In brief: City Council revises prostitution ordinance

The Spokesman-Review

A revised prostitution ordinance introduced Monday by the Spokane City Council would expand what the state Supreme Court called a vague ordinance defining prostitution.

The city stopped using a portion of the ordinance to prosecute prostitutes after the state Supreme Court threw out a case in 2004 against a Spokane woman charged with prostitution-related loitering. That hindered prosecution of a few cases, City Prosecutor Howard Delaney said.

“That’s why we’re changing it,” Delaney said. “It’s a pretty simple change.”

Gypsy Ann Neff was charged with loitering for the purposes of prostitution in 2001. The city public defender’s office appealed her conviction on the grounds that the ordinance was too vague, and the Supreme Court agreed.

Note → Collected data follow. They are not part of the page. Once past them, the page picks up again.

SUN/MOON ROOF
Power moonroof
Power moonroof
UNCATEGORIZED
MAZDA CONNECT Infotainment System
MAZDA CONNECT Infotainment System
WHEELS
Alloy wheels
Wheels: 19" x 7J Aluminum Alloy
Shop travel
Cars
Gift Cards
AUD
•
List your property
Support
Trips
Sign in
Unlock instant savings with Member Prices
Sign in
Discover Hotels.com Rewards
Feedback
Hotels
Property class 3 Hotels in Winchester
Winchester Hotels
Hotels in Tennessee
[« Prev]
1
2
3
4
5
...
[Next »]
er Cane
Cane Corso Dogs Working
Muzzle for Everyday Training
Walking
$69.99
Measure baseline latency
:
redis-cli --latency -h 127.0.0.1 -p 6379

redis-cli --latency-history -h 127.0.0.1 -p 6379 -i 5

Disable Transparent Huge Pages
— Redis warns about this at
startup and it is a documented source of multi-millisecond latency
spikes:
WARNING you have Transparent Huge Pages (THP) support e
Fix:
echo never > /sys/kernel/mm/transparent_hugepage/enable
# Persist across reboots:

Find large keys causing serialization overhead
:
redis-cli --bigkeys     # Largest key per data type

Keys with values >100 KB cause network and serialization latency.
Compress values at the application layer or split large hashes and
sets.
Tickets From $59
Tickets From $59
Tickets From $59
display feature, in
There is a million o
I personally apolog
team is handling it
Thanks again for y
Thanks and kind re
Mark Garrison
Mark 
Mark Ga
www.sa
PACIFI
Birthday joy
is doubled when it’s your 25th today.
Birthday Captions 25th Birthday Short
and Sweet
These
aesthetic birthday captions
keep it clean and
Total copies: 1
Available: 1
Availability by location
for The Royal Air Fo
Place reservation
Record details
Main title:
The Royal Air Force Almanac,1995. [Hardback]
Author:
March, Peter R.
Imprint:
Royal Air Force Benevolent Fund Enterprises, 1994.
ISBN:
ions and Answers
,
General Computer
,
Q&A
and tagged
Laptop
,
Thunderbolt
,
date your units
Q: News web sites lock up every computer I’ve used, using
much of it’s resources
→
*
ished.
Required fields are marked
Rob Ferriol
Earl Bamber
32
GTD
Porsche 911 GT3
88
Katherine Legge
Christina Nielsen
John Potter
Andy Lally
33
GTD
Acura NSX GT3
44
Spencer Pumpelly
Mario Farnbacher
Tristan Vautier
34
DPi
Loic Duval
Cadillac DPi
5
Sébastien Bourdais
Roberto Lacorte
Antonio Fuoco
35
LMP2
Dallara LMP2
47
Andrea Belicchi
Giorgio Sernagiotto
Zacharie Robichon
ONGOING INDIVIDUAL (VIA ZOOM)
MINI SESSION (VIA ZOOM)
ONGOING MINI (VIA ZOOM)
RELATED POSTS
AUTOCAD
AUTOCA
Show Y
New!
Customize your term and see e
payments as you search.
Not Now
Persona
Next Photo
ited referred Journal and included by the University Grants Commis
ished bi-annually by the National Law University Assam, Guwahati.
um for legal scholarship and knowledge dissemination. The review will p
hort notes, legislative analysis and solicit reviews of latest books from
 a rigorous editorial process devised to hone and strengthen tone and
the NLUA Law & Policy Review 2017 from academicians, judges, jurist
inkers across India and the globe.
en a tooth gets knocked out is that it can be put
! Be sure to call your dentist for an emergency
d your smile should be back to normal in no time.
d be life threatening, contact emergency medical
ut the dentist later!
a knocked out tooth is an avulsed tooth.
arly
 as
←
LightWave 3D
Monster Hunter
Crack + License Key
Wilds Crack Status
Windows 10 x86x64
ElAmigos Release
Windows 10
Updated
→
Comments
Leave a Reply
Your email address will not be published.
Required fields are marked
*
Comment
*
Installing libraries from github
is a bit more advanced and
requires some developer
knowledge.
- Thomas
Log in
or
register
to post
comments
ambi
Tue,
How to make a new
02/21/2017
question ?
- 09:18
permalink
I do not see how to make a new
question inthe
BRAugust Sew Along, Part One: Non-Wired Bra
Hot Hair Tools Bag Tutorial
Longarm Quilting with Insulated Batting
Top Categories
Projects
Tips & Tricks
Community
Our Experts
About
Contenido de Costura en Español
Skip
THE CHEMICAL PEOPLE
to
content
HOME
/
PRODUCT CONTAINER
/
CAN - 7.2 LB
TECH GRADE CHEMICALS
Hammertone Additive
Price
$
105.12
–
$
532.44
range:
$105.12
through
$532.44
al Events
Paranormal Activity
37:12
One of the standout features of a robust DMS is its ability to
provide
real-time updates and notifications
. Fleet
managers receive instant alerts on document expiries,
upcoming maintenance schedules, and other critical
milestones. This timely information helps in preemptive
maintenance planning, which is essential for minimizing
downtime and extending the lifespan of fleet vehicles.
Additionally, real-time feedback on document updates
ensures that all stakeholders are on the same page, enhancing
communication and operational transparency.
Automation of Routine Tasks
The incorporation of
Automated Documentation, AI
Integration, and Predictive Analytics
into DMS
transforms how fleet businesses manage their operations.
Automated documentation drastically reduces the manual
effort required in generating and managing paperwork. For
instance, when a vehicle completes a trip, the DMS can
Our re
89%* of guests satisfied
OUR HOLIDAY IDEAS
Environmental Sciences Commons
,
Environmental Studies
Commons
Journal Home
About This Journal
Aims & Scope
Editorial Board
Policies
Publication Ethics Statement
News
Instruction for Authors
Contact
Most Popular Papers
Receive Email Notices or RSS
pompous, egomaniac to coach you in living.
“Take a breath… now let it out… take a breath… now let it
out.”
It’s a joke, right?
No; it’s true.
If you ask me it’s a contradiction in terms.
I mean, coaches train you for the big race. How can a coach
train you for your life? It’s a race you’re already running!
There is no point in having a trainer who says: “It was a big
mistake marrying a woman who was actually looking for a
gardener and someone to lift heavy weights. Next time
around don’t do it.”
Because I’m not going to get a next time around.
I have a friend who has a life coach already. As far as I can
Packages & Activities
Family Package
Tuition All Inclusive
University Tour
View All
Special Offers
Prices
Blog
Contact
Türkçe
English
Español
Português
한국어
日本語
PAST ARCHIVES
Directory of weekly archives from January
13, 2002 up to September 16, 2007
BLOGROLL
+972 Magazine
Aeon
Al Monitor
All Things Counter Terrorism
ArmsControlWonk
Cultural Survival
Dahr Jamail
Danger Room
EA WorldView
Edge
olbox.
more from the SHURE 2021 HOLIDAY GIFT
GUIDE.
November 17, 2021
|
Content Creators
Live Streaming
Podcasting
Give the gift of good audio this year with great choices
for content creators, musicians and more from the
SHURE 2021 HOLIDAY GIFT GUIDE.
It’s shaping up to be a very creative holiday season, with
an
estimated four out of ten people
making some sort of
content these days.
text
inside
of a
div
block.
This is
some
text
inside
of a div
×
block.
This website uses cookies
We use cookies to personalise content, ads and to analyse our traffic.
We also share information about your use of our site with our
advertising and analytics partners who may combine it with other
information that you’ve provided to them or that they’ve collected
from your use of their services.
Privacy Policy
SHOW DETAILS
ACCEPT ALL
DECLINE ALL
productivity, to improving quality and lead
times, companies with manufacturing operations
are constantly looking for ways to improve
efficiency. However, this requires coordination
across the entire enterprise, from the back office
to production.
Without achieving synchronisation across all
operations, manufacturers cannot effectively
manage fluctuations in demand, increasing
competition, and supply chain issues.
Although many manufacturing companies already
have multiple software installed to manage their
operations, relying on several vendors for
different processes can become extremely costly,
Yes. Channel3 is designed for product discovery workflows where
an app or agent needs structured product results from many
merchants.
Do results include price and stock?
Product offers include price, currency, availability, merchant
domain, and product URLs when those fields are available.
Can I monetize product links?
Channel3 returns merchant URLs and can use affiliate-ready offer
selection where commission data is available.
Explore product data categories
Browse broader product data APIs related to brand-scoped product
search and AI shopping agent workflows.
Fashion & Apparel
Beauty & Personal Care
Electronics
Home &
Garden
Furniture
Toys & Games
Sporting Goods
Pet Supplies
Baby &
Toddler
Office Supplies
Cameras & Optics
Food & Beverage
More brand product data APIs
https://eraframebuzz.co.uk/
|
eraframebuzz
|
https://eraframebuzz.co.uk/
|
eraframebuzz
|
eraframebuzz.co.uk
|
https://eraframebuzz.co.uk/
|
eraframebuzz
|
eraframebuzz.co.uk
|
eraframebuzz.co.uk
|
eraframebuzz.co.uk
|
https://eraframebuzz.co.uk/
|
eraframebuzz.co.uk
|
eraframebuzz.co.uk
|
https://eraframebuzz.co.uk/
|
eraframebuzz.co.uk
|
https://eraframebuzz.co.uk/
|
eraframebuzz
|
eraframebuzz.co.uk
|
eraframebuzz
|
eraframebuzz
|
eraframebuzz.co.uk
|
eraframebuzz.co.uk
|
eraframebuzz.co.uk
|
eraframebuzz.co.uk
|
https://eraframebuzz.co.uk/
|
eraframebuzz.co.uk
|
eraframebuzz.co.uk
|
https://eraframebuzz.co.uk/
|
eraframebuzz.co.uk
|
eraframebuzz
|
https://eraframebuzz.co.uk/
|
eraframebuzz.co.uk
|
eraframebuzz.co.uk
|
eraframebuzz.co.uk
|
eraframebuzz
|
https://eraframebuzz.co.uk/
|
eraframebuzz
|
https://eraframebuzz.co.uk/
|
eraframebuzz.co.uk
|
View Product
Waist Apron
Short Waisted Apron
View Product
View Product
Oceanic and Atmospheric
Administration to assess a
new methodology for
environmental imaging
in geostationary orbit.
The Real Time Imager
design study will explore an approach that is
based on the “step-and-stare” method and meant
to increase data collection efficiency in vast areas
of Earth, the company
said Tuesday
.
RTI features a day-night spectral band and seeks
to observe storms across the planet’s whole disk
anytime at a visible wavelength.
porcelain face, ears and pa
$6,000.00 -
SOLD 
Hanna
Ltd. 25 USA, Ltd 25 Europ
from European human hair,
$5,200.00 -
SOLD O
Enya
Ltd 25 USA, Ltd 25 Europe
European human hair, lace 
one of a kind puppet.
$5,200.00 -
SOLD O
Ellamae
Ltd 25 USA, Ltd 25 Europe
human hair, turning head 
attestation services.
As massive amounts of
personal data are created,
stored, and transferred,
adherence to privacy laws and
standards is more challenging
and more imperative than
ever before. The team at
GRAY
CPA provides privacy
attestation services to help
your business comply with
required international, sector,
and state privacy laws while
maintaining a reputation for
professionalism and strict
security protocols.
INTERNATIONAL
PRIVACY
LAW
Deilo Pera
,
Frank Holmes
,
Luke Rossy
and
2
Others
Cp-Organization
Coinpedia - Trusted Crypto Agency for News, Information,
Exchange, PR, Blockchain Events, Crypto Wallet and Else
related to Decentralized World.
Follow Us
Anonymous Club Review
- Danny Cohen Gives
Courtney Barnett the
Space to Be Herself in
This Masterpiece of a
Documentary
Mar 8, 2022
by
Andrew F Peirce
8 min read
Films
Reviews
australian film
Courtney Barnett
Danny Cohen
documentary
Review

At the time, the ordinance used the term “known prostitute” but didn’t define it. The revised ordinance defines a known prostitute as someone who has been arrested for violation of the prostitution ordinance or is known by police to have a past conviction.

Monday was the council’s first look at the revision.

Couple jailed on drug charges after heroin found in car

Deputies confiscated a pound of heroin Sunday after stopping a car for a defective taillight and an obscured rearview mirror.

Brandy E. Lorentzen, 33, told a Spokane County sheriff’s deputy her license was suspended when he pulled her over in the Taco Bell parking lot at 1202 N. Monroe St. about 6:45 p.m., according to the Sheriff’s Office.

The deputy discovered her passenger and husband, Brian D. Lorentzen, 32, was wanted on a state Department of Corrections warrant charging him with escape from community custody.

The deputy found a baggie with black tar heroin on Brian Lorentzen and a tube containing a half-pound of the drug in his wife’s purse, according to a news release. Fifteen baggies with about 12 grams of heroin each were found in the couple’s Chevy Celebrity station wagon, along with a scale and drug packaging material, the Sheriff’s Office said.

A jailhouse search of Brandy Lorentzen turned up $300, in addition to $516 found during the traffic stop, according to the release.

The two were booked into the Spokane County Jail on charges of possession of heroin with intent to deliver.

VANCOUVER, B.C.

Another human foot washes ashore in British Columbia

Yet another human foot has washed up along the British Columbia coast.

Police in southwestern British Columbia say a left foot was found partially submerged in water on Westham Island, south of Vancouver, Monday morning.

It’s the fifth foot in less than a year that has washed up on shorelines along islands in British Columbia.

The four previous feet were all right feet wearing socks and shoes, and two of them were size 12.

The last one was found on May 22 on Kirkland Island in the Fraser River.

Police are trying to see if they are linked.

BELLINGHAM

Body of man killed by rocks removed from Mount Baker

The body of a man who was killed by falling rocks on Mount Baker has been removed from the mountain.

The Whatcom County sheriff’s office says that 25-year-old Hyun Seo reportedly was standing at the bottom of a cliff at the 6,500-foot level of the 10,778-foot mountain when a large piece of rock broke off and fell on him.

It took search-and-rescue volunteers two days to retrieve the body, which was crushed by boulders.

The accident was reported about 11 p.m. Friday by other members of Seo’s climbing party.

The death came three days after 31-year-old Eduard Burceag, of Bellevue, died when he and two others were trapped in a blizzard on Mount Rainier, 130 miles south of Mount Baker.